Collected data
=== Begin Enclosure ===

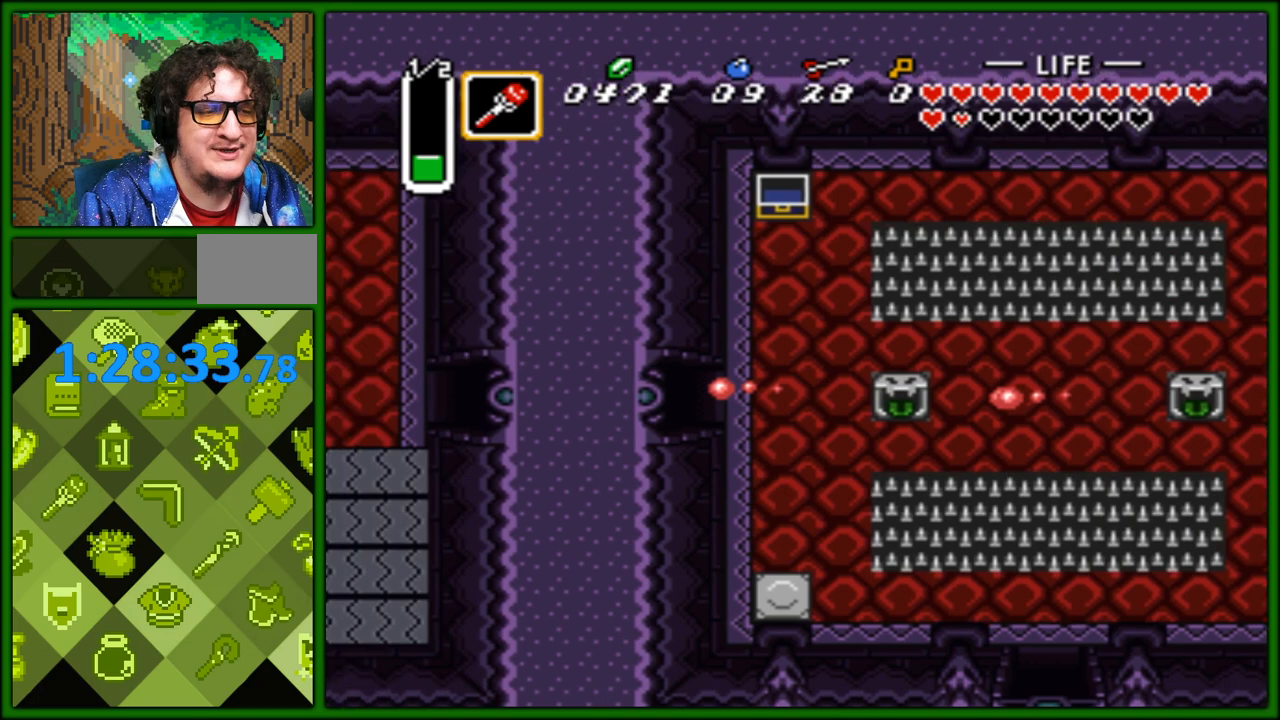
{"buttons": ["DPAD_LEFT"], "events": [[133, "DPAD_LEFT", "up"], [333, "DPAD_LEFT", "down"]]}
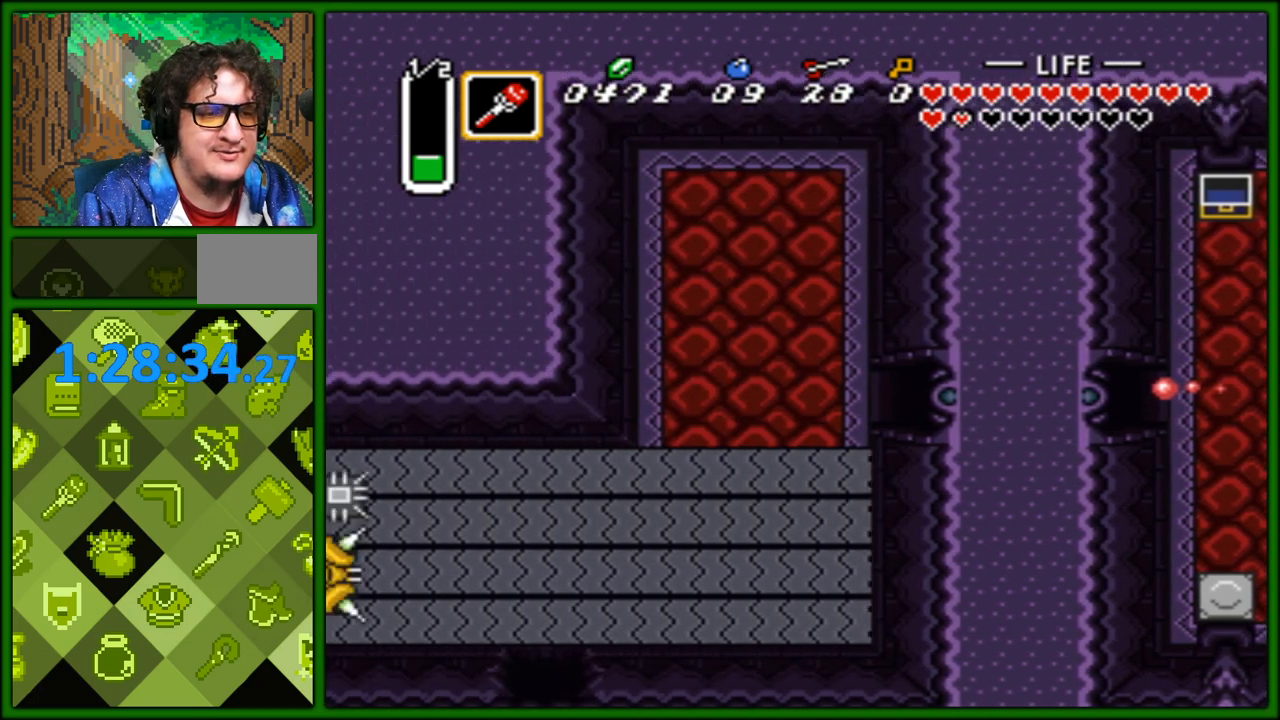
{"buttons": ["DPAD_LEFT"], "events": [[50, "DPAD_DOWN", "down"], [283, "DPAD_DOWN", "up"]]}
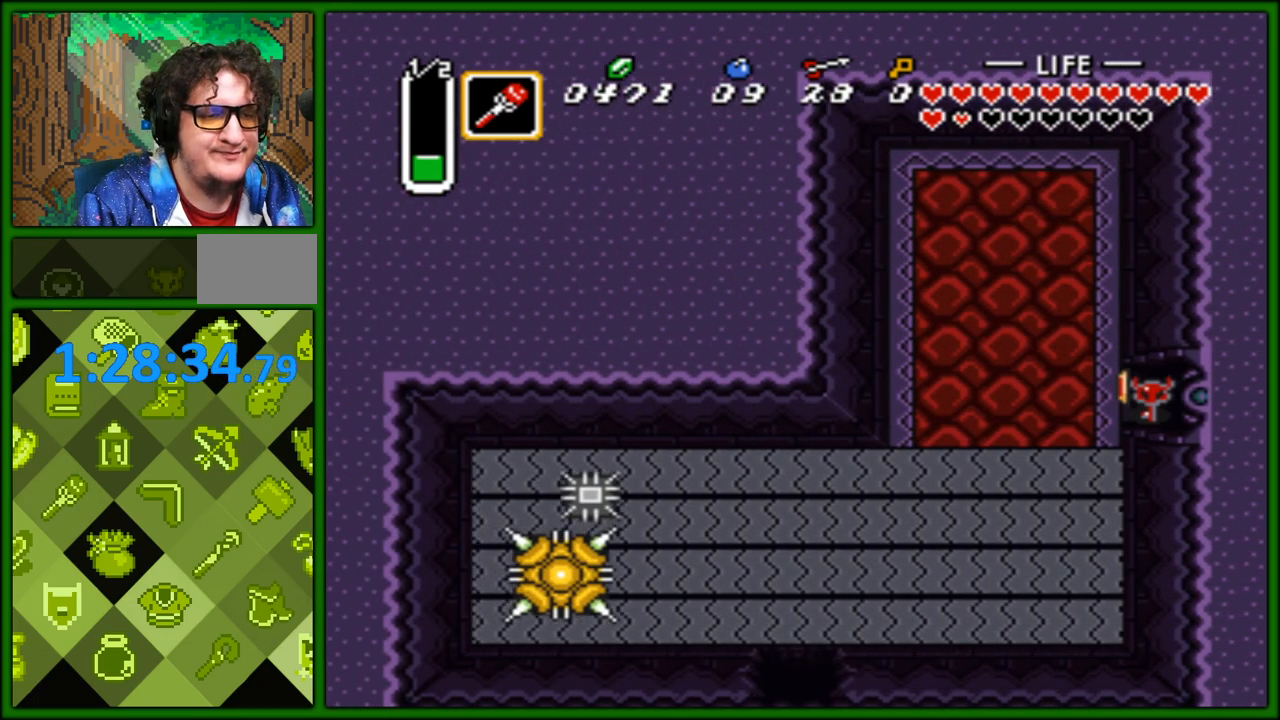
{"buttons": ["DPAD_DOWN", "DPAD_LEFT"], "events": [[17, "DPAD_DOWN", "down"], [217, "DPAD_DOWN", "up"], [383, "DPAD_DOWN", "down"], [417, "DPAD_LEFT", "up"], [483, "DPAD_LEFT", "down"]]}
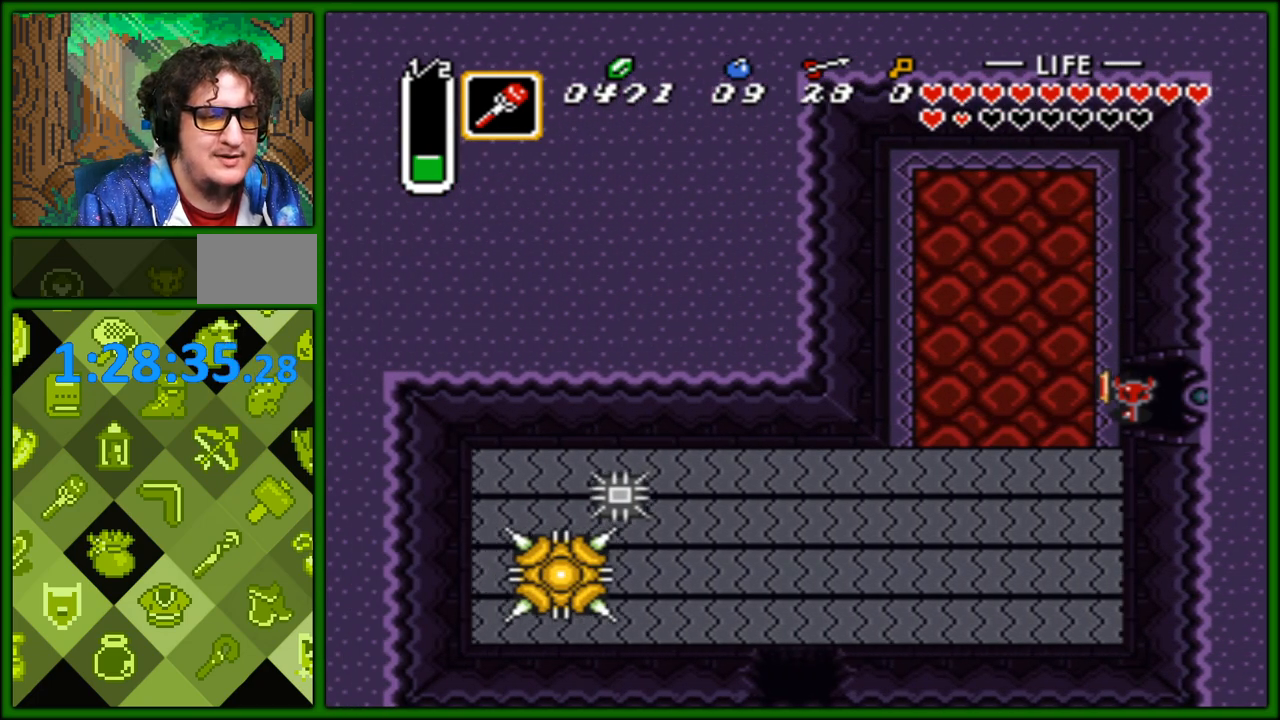
{"buttons": ["DPAD_LEFT"], "events": [[217, "DPAD_DOWN", "up"], [267, "DPAD_UP", "down"], [283, "DPAD_LEFT", "up"], [333, "DPAD_LEFT", "down"], [450, "DPAD_UP", "up"]]}
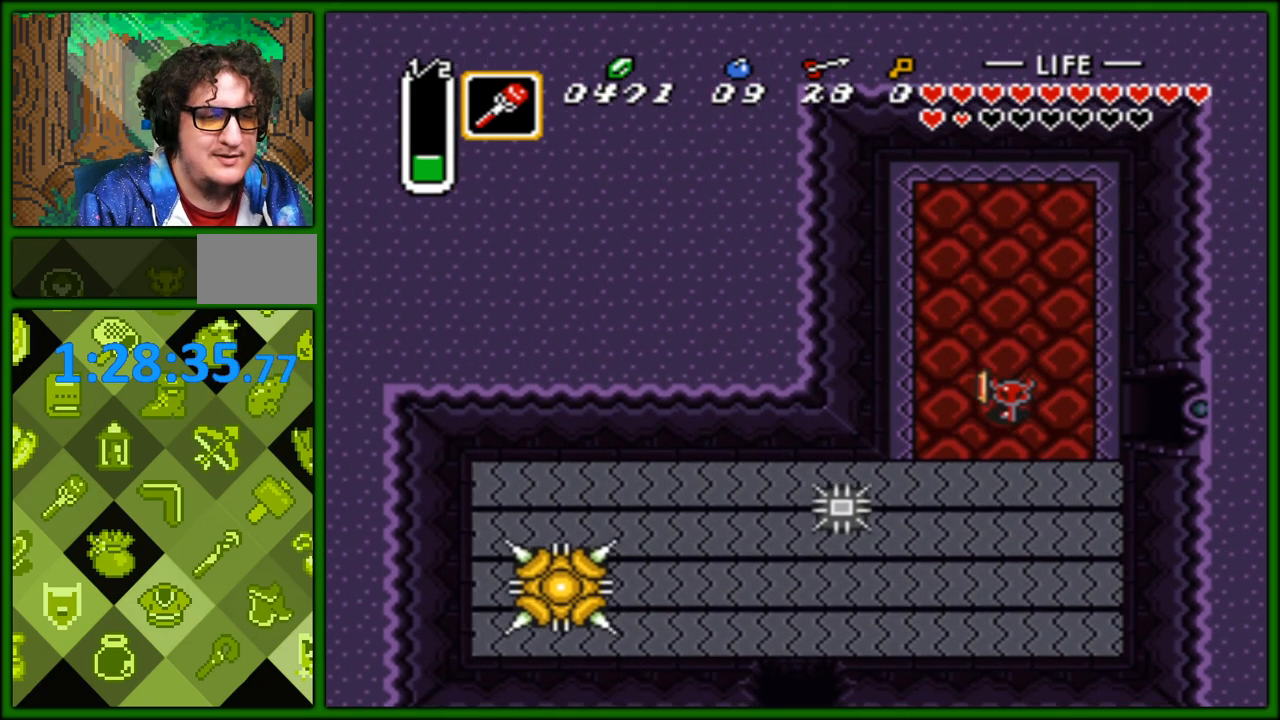
{"buttons": ["DPAD_DOWN", "DPAD_LEFT"], "events": [[83, "DPAD_DOWN", "down"], [183, "DPAD_DOWN", "up"], [233, "DPAD_DOWN", "down"], [250, "DPAD_LEFT", "up"], [383, "DPAD_RIGHT", "down"], [417, "DPAD_DOWN", "up"], [433, "DPAD_DOWN", "down"], [467, "DPAD_RIGHT", "up"], [500, "DPAD_LEFT", "down"]]}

=== End Enclosure ===

Task:
Exact copies of the entries above are needed, without their pictures.

Response to the exercise:
{"buttons": ["DPAD_LEFT"], "events": [[133, "DPAD_LEFT", "up"], [333, "DPAD_LEFT", "down"]]}
{"buttons": ["DPAD_LEFT"], "events": [[50, "DPAD_DOWN", "down"], [283, "DPAD_DOWN", "up"]]}
{"buttons": ["DPAD_DOWN", "DPAD_LEFT"], "events": [[17, "DPAD_DOWN", "down"], [217, "DPAD_DOWN", "up"], [383, "DPAD_DOWN", "down"], [417, "DPAD_LEFT", "up"], [483, "DPAD_LEFT", "down"]]}
{"buttons": ["DPAD_LEFT"], "events": [[217, "DPAD_DOWN", "up"], [267, "DPAD_UP", "down"], [283, "DPAD_LEFT", "up"], [333, "DPAD_LEFT", "down"], [450, "DPAD_UP", "up"]]}
{"buttons": ["DPAD_DOWN", "DPAD_LEFT"], "events": [[83, "DPAD_DOWN", "down"], [183, "DPAD_DOWN", "up"], [233, "DPAD_DOWN", "down"], [250, "DPAD_LEFT", "up"], [383, "DPAD_RIGHT", "down"], [417, "DPAD_DOWN", "up"], [433, "DPAD_DOWN", "down"], [467, "DPAD_RIGHT", "up"], [500, "DPAD_LEFT", "down"]]}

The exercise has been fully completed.